Naquele tempo, os discípulos de João Batista e os fariseus estavam jejuando. Então, vieram dizer a Jesus: “Por que os discípulos de João e os discípulos dos fariseus jejuam, e os teus discípulos não jejuam?” Jesus respondeu: “Os convidados de um casamento poderiam, por acaso, fazer jejum, enquanto o noivo está com eles? Enquanto o noivo está com eles, os convidados não podem jejuar. Mas vai chegar o tempo em que o noivo será tirado do meio deles; aí, então, eles vão jejuar. Ninguém põe um remendo de pano novo numa roupa velha; porque o remendo novo repuxa o pano velho e o rasgão fica maior ainda. Ninguém põe vinho novo em odres velhos; porque o vinho novo arrebenta os odres velhos e o vinho e os odres se perdem. Por isso, vinho novo em odres novos”.

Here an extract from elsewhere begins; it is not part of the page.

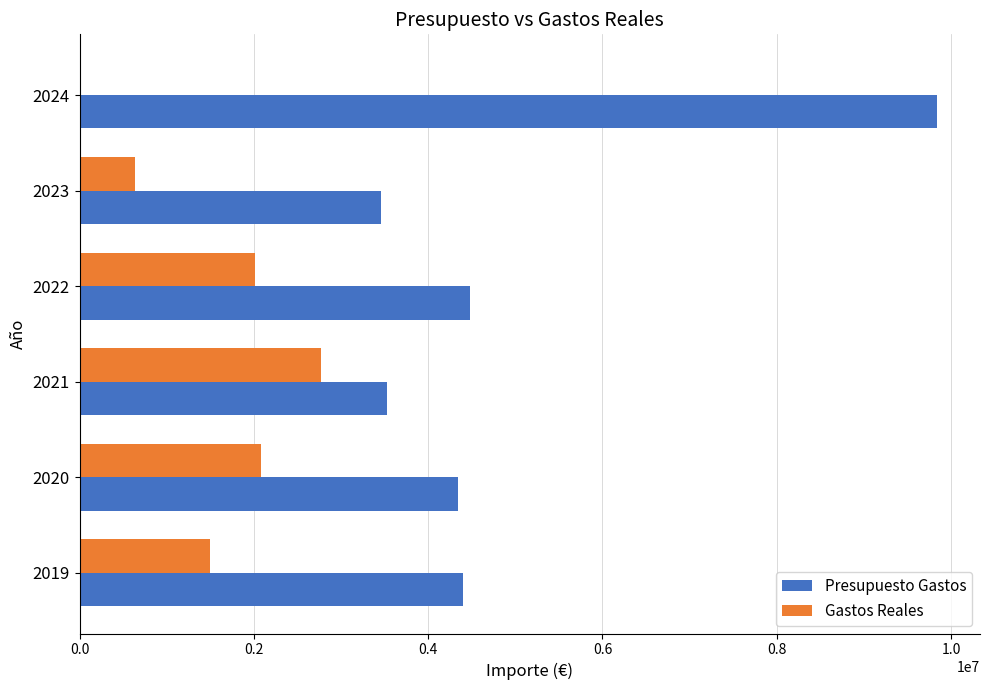

What is the total value across all series at 2023?

4097324.2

No Evangelho de hoje, os fariseus novamente causam uma polêmica perguntando por que os discípulos de João jejuavam, e os de Jesus não. Então, Nosso Senhor dá uma resposta surpreendente: “Os convidados de um casamento poderiam, por acaso, fazer jejum, enquanto o noivo está com eles?”.

Aqui, nos deparamos com a realidade do Cristo Esposo, no qual Deus e a humanidade, duas naturezas infinitamente distantes uma da outra, estão unidas. Poderíamos dizer que Jesus não é somente o Esposo: Ele é o casamento em si mesmo; Aquele que reúne em sua Pessoa o Céu e a terra. 

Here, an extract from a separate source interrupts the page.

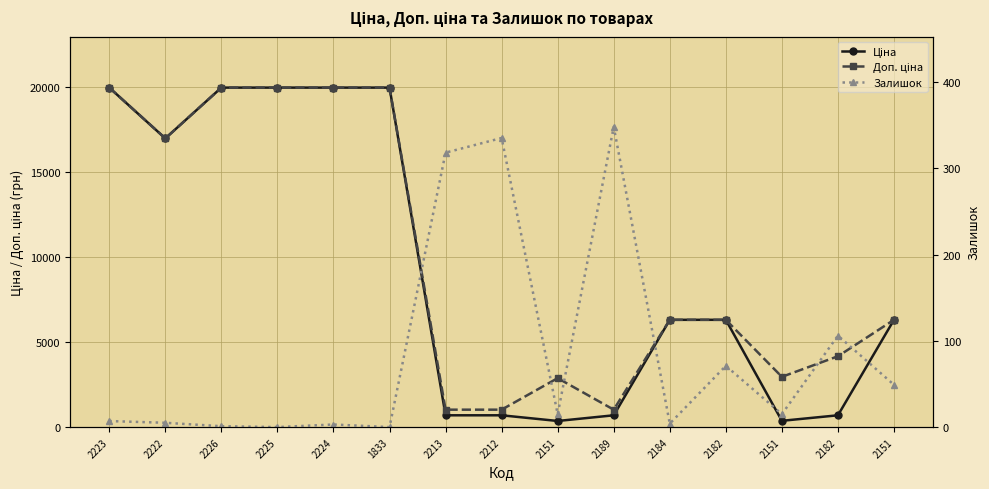

Is this an area chart (filled region under the line)?

No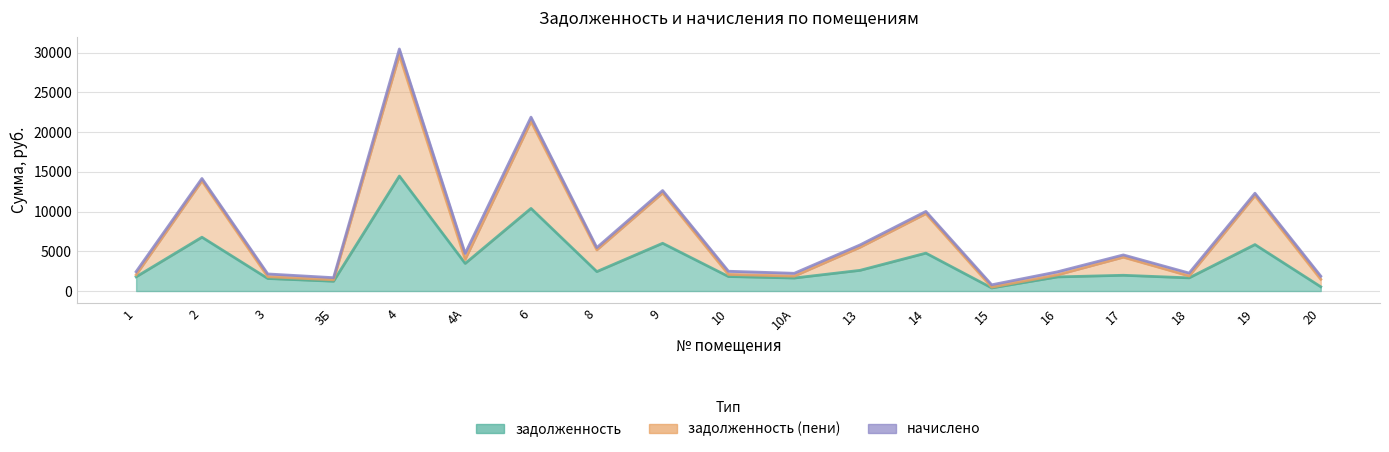

True or false: задолженность and задолженность (пени) intersect in this chart.

False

E nós somos chamados a participar das núpcias de Cristo exatamente rompendo um jejum, por meio da Eucaristia. Ao comungarmos, enquanto a aparência de pão estiver em nossos estômagos e Jesus estiver tocando em nossas vísceras, existirá ali o contato entre o Corpo de Cristo e o nosso corpo, a Alma de Cristo e a nossa alma. Então, através da divina humanidade de Cristo, estaremos em uma profunda união com Deus. 

Devemos sempre procurar refletir sobre o mistério da Eucaristia; o mistério da união do homem com Deus, para não cometermos o terrível erro de comungarmos mal, ou seja, de receber a comunhão sem nos darmos conta de quem nós recebemos e de que, naquele momento, precisamos ter uma relação de intimidade com Deus da mesma forma que uma esposa tem com o seu esposo. Afinal, não é possível comungar verdadeiramente sem dar atenção para Aquele que está unido à nossa alma. 

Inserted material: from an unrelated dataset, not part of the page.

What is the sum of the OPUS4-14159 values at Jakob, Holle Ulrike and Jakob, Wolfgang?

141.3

É interessante que, na Santa Missa, o padre diz: “Felizes os convidados para a ceia do Senhor”. Que ceia seria essa? São as núpcias do Cordeiro; a festa de casamento em que iremos nos unir a Jesus, e Jesus se unir a nós. Portanto, a cada vez que formos receber o Santíssimo Corpo de Cristo, devemos nos recolher interiormente e dedicar o máximo de tempo a Nosso Senhor enquanto Ele sacramentalmente estiver presente nas espécies eucarísticas, ou seja, durante o tempo da digestão, até que as aparências do pão se desfaçam em nosso corpo. Isso permite com que sejamos mais íntimos de Nosso Senhor, nosso Esposo.

Assim, verdadeiramente, a comunhão será uma refeição espiritual, porque Cristo é o Pão dos fortes e será Aquele que irá nos revigorar, dando-nos forças para desenvolver a capacidade de amar. Assim, crescendo na fé, na esperança e na caridade, poderemos um dia chegar às núpcias definitivas e à festa das bodas do Cordeiro no Céu.